What is the difference between [start/2 + mid/2] and [(start + mid)/2] in binary search?

H

4

7

In the binary search algorithm, we set the mid as:

mid = (start + end)/2 which is same as

mid = start/2 + end/2 and also equal to

mid = start + (end - start)/2

but all of the three give different results being the same arithmetic expression. How do these vary during the computation process?

This was the code to find the last occurrence of an element in a vector array using binary search:

int lastOccurrence(vector<int> arr, int size, int key){
    int start = 0, end = size - 1;
    int last = -1;
    // int mid = start/2 + end/2;
    int mid;
    while(start <= end){
        // mid = start + (end - start)/2;
        mid = (start + end)/2;
        if(key == arr[mid]){
            last = mid;
            start = mid + 1;
        }
        else if(key > arr[mid]){
            start = mid + 1;
        }
        else{
            end = mid - 1;
        }
        cout << "start: " << start << "\tend: " << end << "\tmid: " << mid << endl;
    }
    return last;
}

The values being passed to the function are:

int main(){
    vector<int> arr = {1,2,3,4,4,4,4,5,6,7,11};
    int size = arr.size();
    int key = 4;
    cout << "First occurrence of " << key << " is at index " << firstOccurrence(arr, size, key) << endl;

    cout << "Last occurrence of " << key << " is at index " << lastOccurrence(arr, size, key) << endl;

    return 0;
}

If the mid element equals the required "key" element then the mid index is stored in a variable and start is updated to mid + 1 so that it can search the right part of the array for any other occurrence of the "key". If the "key" is found to be less than the mid element it implies that the element is not present beyond the mid element and the end is updated to mid - 1 to search in the left part of the array, and similarly to search the right part if "key" is found to be greater than the mid element.

It gave different results when mid = start/2 + end/2 was used and mid = (start + end)/2 was used. How is this affected during the computation process?

Hebe answered 10/7, 2023 at 11:25 Comment(6)

What is the input to the function? Have you tried to step through the code in a debugger while monitoring variables and their values, to see what really happens? And you do remember that an absolute requirement for binary search to work is that the data you search through is ordered? – Nailbrush 10/7, 2023 at 11:30

Not going to re-calculate each of these, but it boils down to your values being integers.
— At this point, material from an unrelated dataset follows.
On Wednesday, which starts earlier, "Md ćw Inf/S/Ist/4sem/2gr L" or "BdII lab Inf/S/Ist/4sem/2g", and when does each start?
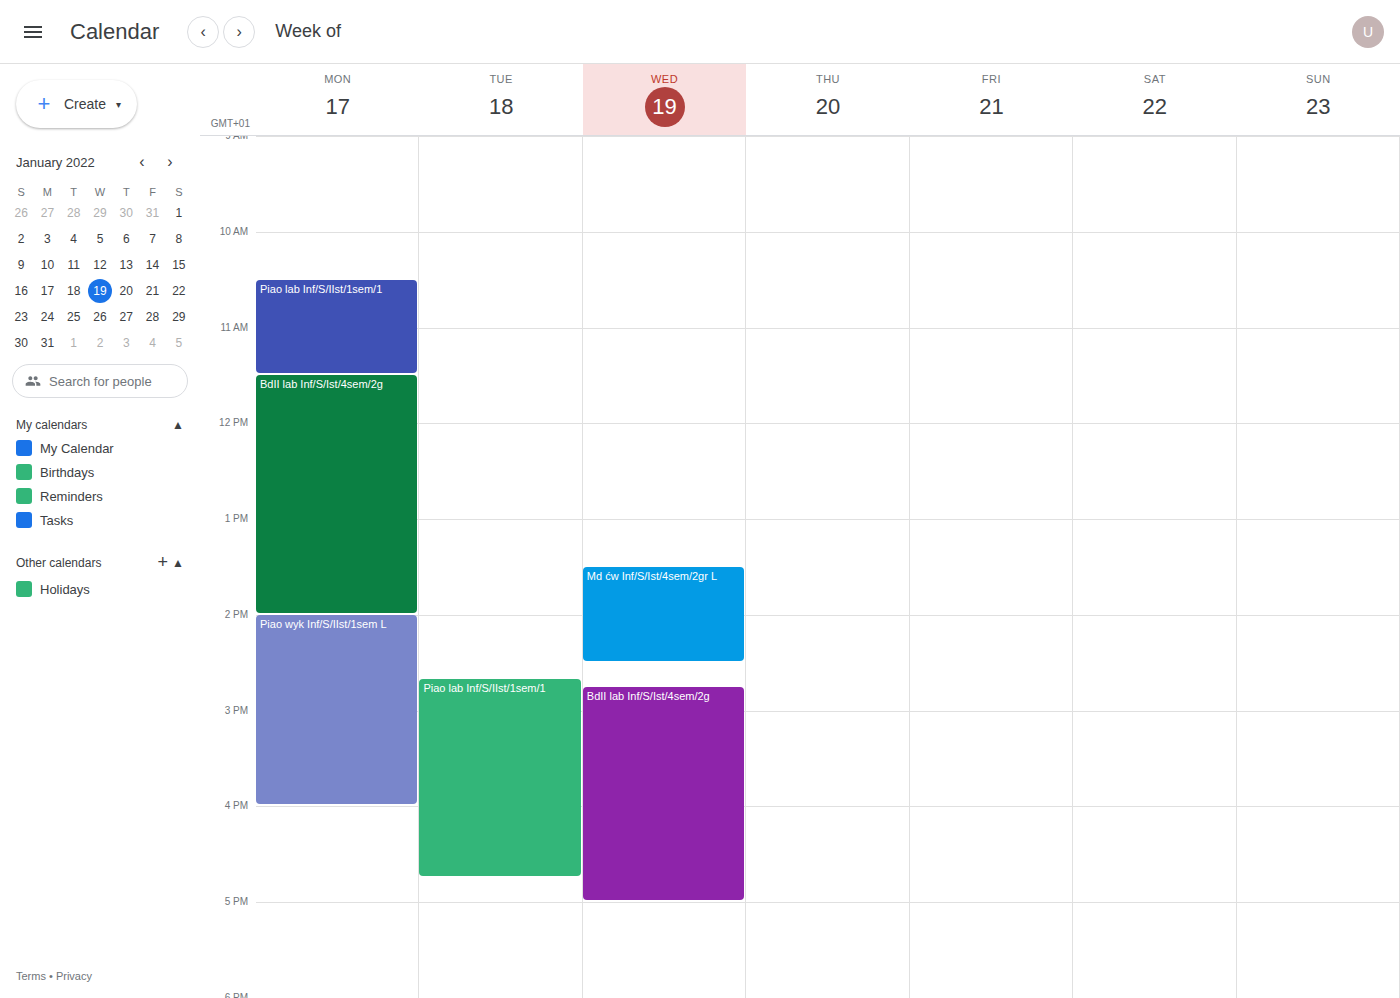
"Md ćw Inf/S/Ist/4sem/2gr L" 1:30 PM; "BdII lab Inf/S/Ist/4sem/2g" 2:45 PM.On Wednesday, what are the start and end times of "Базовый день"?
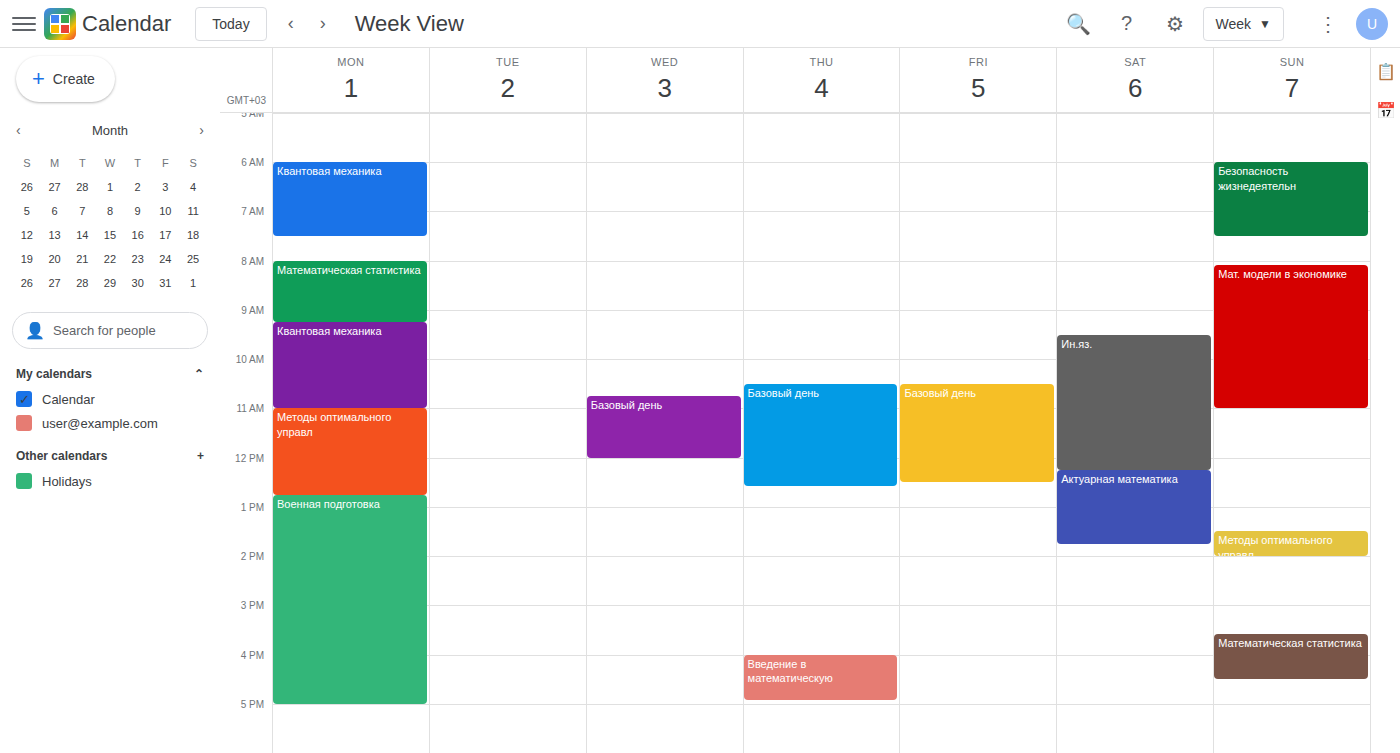
10:45 to 12:00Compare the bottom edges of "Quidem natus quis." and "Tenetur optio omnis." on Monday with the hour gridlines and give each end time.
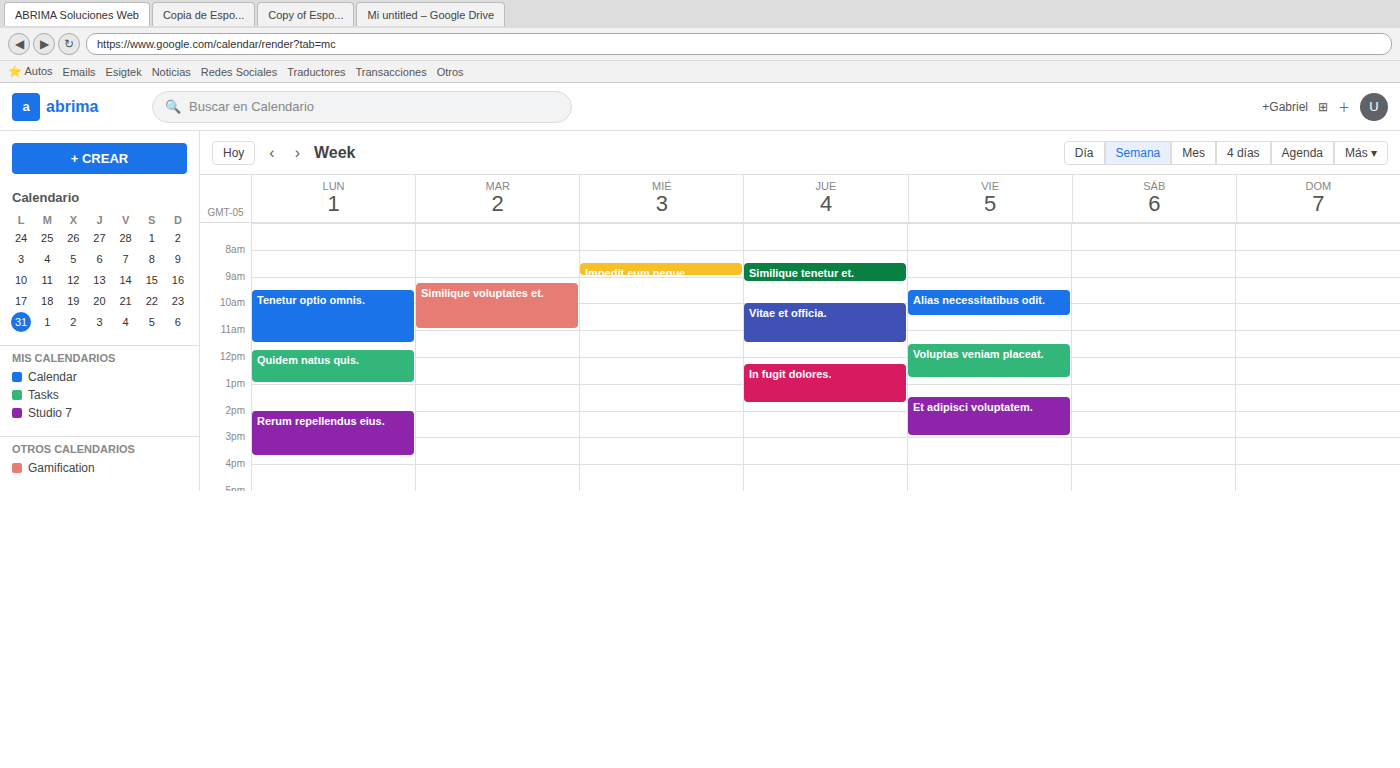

Integer division will cut off any decimal places. – Commutate 10/7, 2023 at 11:31

(1+3)/2 is not the same as 1/2+3/2. – Tapdance 10/7, 2023 at 11:31

mid = start + (end - start)/2 is the same as 2*mid = 2*start + (end - start) is the same as 2*mid = 2*start + end - start is the same as 2*mid = start + end is the same as mid = (start + end)/2. Please show your values. (this all assuming start+end doesn't overflow) – Contretemps 10/7, 2023 at 11:32

they are not mathematically equivalent – Hinshaw 10/7, 2023 at 11:36

Each operation you describe involves operands of type int, so the result is an int. So start/2 rounds towards zero (e.g. 3/2 gives 1, not 1.5), as does end/2. As an example, 1/2 + 3/2 computes 1/2 and 3/2 separately, producing 0 and 1 respectively, and their sum is 1. Whereas (1+3)/2 computes 1+3 first, giving 4, and divides that by 2, producing 2. – Astri 10/7, 2023 at 11:39

S

4

You need to consider that integer arithmetic cuts off any fractional parts, hence depending on the last bit of start and stop you get different results.

Suppose they are

 start = M*2 + a;
 end = N*2 + b;

Where M and N are integers and a and b are either 1 or 0, then you get

mid_0 = (start + end)/2 = M+N + (a+b) / 2
mid_1 = start/2 + end/2 = M+N
mid = start + (end - start)/2 = M*2 + a + (N-M) + (b-a)/2 = M+N + a + (b-a)/2

Only the second expression does not depend on whether start or end are even or odd. I didn't actually bother to work out (via a 2x2 table) whether a + (b-a)/2 yields the same result as (a+b)/2. However, when dealing with integer arithmetic you better do not rely on intuition, because it's too easy to be off by one (or more). Moreover, I did not yet consider integer overflow. When start+end overflows then (start/2) + (end/2) does not.

Spoon answered 10/7, 2023 at 11:39 Comment(3)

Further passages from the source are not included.